Income Tax

Services of web promotion, social media management held not liable to withholding tax

Services of web promotion, social media management held not liable to withholding tax u/s 195 as per the provisions of the DTAA

ABCAUS Case Law Citation:
ABCAUS 3335 (2020) (07) ITAT

Important case law relied upon by the parties:
ITO vs. B. A. Research India Pvt. Ltd.
ITO vs. Cadila Health Care Ltd.
Mckinsey & Co. Inc. vs. ACIT [2006] 99 ITD 549 (Mum)
Pinstorm Technologies (P) Ltd. vs. ITO [2012] 24 taxman.com 345 (Mumbai)
ITO vs. Right Florists (P.) Ltd. [2013] 32 taxman.com 99
Yahoo India (P.) Ltd. vs. Deputy CIT [2011] 11 taxman.com 431 (Mumbai)

In the instant case, the appeal of the assessee was directed against the order passed by the CIT(A) in confirming the action of the Assessing Officer (AO) in disallowing expenses on the ground of non-deduction of withholding tax.

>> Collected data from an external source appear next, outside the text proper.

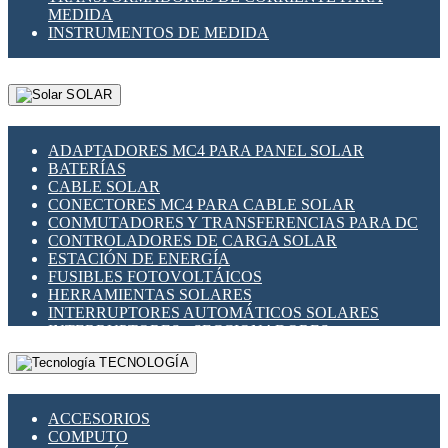
MEDIDA
INSTRUMENTOS DE MEDIDA
SOLAR
ADAPTADORES MC4 PARA PANEL SOLAR
BATERÍAS
CABLE SOLAR
CONECTORES MC4 PARA CABLE SOLAR
CONMUTADORES Y TRANSFERENCIAS PARA DC
CONTROLADORES DE CARGA SOLAR
ESTACIÓN DE ENERGÍA
FUSIBLES FOTOVOLTÁICOS
HERRAMIENTAS SOLARES
INTERRUPTORES AUTOMÁTICOS SOLARES
INTERRUPTORES - SECCIONADORES
FOTOVOLTÁICOS
TECNOLOGÍA
MONTAJE PANEL SOLAR
PORTA FUSIBLES Y SECCIONADORES
FOTOVOLTAICOS
ACCESORIOS
SUPRESOR DE TRANSIENTES SPDS PARA
COMPUTO
APLICACIONES FOTOVOLTAICAS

The assessee was engaged in the business of web designing SEO services, Social Media Management, Bulk SMS, email management, Website Advertising, Online Video Management, Mobile Application Designing.

During the relevant assessment year, the asssessee had made payments to a foreign entity for obtaining the services of data promotion, social media management and general consulting.

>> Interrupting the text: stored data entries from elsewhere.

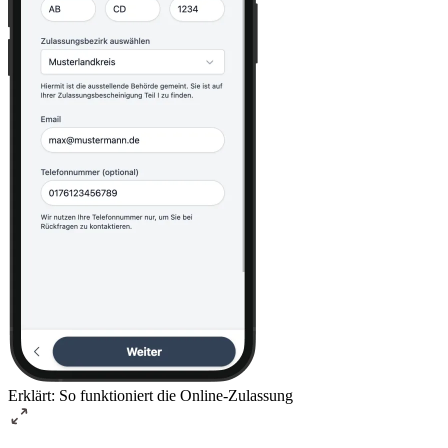
Erklärt: So funktioniert die Online-Zulassung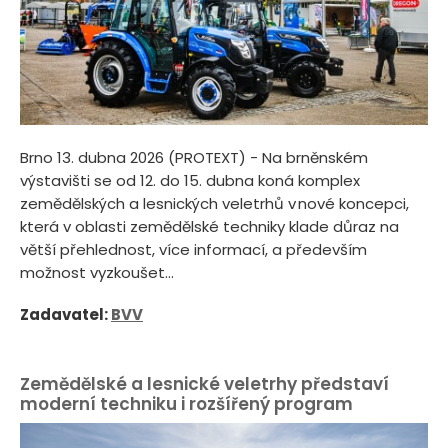
Brno 13. dubna 2026 (PROTEXT) - Na brněnském
výstavišti se od 12. do 15. dubna koná komplex
zemědělských a lesnických veletrhů v nové koncepci,
která v oblasti zemědělské techniky klade důraz na
větší přehlednost, více informací, a především
možnost vyzkoušet...
Zadavatel:
BVV
Zemědělské a lesnické veletrhy představí
moderní techniku i rozšířený program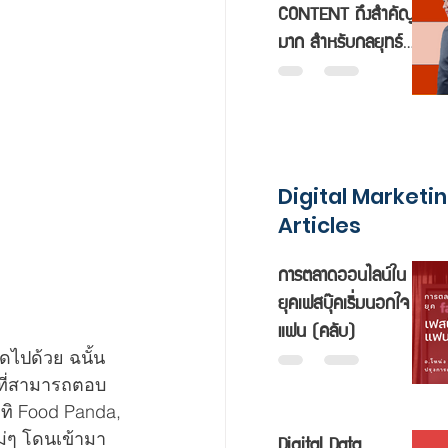
CONTENT ถึงสำคัญ
มาก สำหรับกลยุทธ์
การตลาดออนไลน์
Digital Marketi
Articles
การตลาดออนไลน์ใน
ยุคเฟสบุ๊คเริ่มนอกใจ
แฟน (คลับ)
ดไปด้วย ฉนั้น 
 ที่สามารถตอบ
าทิ Food Panda, 
Digital Data
ม่ๆ โดนเข้ามา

The assessee explained that the said foreign entity was managing and overseeing the various on page and off page activities which drive traffic to a specific website. The services provided were in the nature of site   promotional   activity   i.e.   bandwidth provisions, data storage and web hasting services using the servers located in Foreign Country.

The AO was of the view that the payments made by the assessee were in the nature of payment for technical or management services or execution of contract on which TDS was liable to be made u/s 195 of the Income Tax Act, 1961 (the Act).

Accordingly, the AO disallowed the expenses u/s 40(a)(ia) of the Act.

The CIT(A) dismissed the appeal of the assessee holding that the payment made was a fee for technical services and squarely covered under the Explanation 2 to section 9(1)(vii) of the Act.

The Tribunal observed that the assessee had obtained the services of web promotion, social  media  management  services from a foreign entity located in a foreign country and  they  had used  many  techniques such as web content  development, search engine optimization to increase the  site traffic.   

It was noted that the entire transaction had taken place on internet through virtual server. Servers were located worldwide outside not under the control of payer and it was used for hiring of space for domain hosting and  display of advertisement on the server located worldwide.

The Tribunal stated that the provisions of section 90(2) of the Act provide where the Central Government has entered into an Double Taxation Avoidance Agreement (DTAA) outside India, the provisions of the Act shall apply to the extent they are more beneficial to the assessee.

The Tribunal noted that to cover the services in the  definition of “fee” for included services according to the Article 12 of the DTAA with USA,it is required to satisfy either of the following two conditions, (i)   Services are ancillary and subsidiary to the application of right for which royalty is paid; or( ii) Services make available technical knowledge, experience, skill, know-how, or processes etc. or if it consists of development and transfer of any technical plan or technical design.

The Tribunal observed that observed that the CIT(A) had dismissed the appeal in a general manner holding that  services provided was covered by definition of fee for  technical services as per the provision of explanation 2 to section 9(1)(vii) of the Act and without any reasons stated that he did not agree with the submission of that  assessee for not to deduct tax as per Article 12 of the  DTAA. Even the provisions of the DTAA and judicial pronouncements referred by the assessee had not been controverted.

In view of the above facts and the judicial findings the Tribunal opined that there was no sharing of knowledge or know-how or any technology to the assessee as prescribed in  the  Article  12  of  the DTAA between India and U.SA.

The Tribunal concurred with the assertion of the assessee  that tax was not deductible  u/s  195 of the Act since the  payment made was not taxable in India.   

Accordingly, the appeal was allowed.